WASHINGTON (Reuters) - U.S. intelligence reports suggest that Libyan leader Moammar Gadhafi's forces have placed the bodies of people they have killed at the sites of coalition air strikes so they can blame the West for the deaths, U.S. Secretary of Defense Robert Gates said in a television interview Saturday.
"We do have a lot of intelligence reporting about Gadhafi taking the bodies of the people he's killed and putting them at the sites where we've attacked," Gates said according to interview excerpts released by CBS News' "Face the Nation with Bob Schieffer" program, which will air Sunday.
A U.S.-led coalition began air strikes against Libya a week ago to establish a no-fly zone over the oil-exporting North African country and to try to prevent Gadhafi from using his air force to attack people rebelling against his rule.
Last week Libyan officials said nearly 100 civilians had been killed in the coalition strikes, but Western military officials at the time denied any civilians had been killed.
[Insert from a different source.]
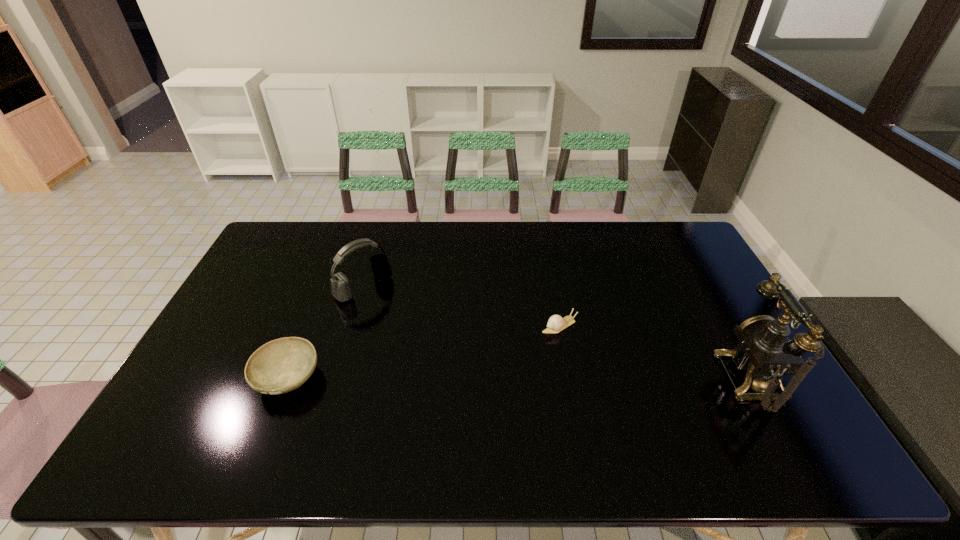
Locate an element on the screen. This screenshot has height=540, width=960. free space on the desktop that is between the third tallest object and the tallest object and is positioned on the headband of the headset is located at coordinates (458, 378).

The width and height of the screenshot is (960, 540). Identify the location of free space on the desktop that is between the bowl and the telephone and is positioned on the shell of the shortest object. 475,378.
"The truth of the matter is we have trouble coming up with proof of any civilian casualties that we have been responsible for," Gates said in the television interview.
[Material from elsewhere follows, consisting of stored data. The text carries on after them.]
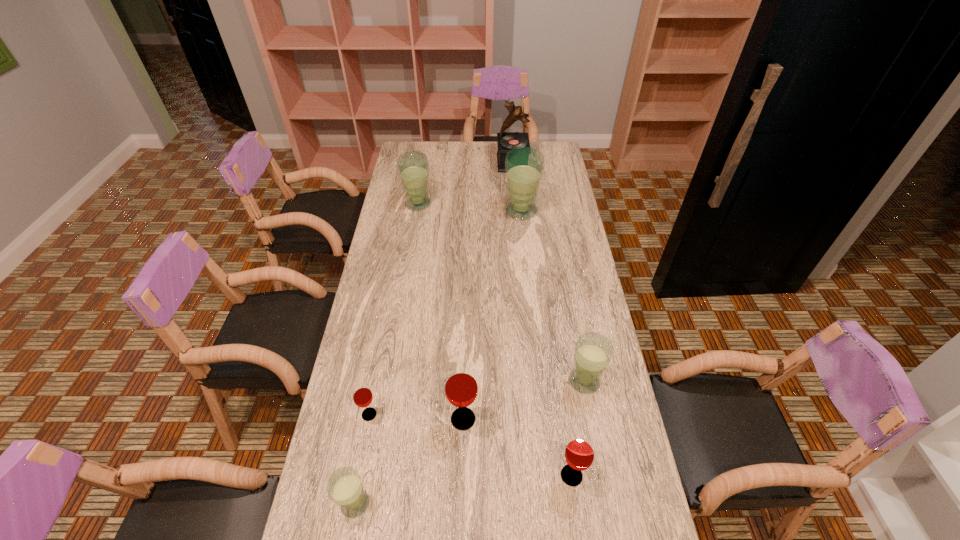
Locate an element on the screen. This screenshot has width=960, height=540. the leftmost red glass is located at coordinates (362, 395).

Where is `the smallest blue glass`? This screenshot has height=540, width=960. the smallest blue glass is located at coordinates (345, 487).

In order to click on free location located at the horn opening of the farthest object in this screenshot , I will do `click(437, 163)`.

I want to click on free space located 0.050m at the horn opening of the farthest object, so click(x=487, y=163).

Find the location of `vacant space located 0.230m at the horn opening of the farthest object`. vacant space located 0.230m at the horn opening of the farthest object is located at coordinates [451, 163].

I want to click on free space located 0.100m on the right of the third blue glass from left to right, so (562, 211).

Identify the location of vacant space located 0.070m on the back of the third smallest blue glass. The image size is (960, 540). (420, 186).

Where is `blank area located 0.260m on the back of the fourth object from left to right`? blank area located 0.260m on the back of the fourth object from left to right is located at coordinates (466, 333).

The width and height of the screenshot is (960, 540). In order to click on free space located on the back of the second biggest red glass in this screenshot , I will do pos(564,426).

Identify the location of vacant region located on the back of the third biggest blue glass. The width and height of the screenshot is (960, 540). (572, 314).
Separately, the State Department praised the African Union for convening a meeting on Libya and said the group had an important role to play in resolving the crisis there.
"The United States commends the African Union for convening a meeting of the international community in Addis Ababa yesterday to discuss the situation in Libya. The African Union has an important role to play in the resolution of the Libyan crisis," the department's acting deputy spokesman Mark Toner said.
"We are especially grateful for the emphasis the African Union placed on the effective protection of civilians and the urgent need to extend humanitarian assistance to those affected by the violence," he said.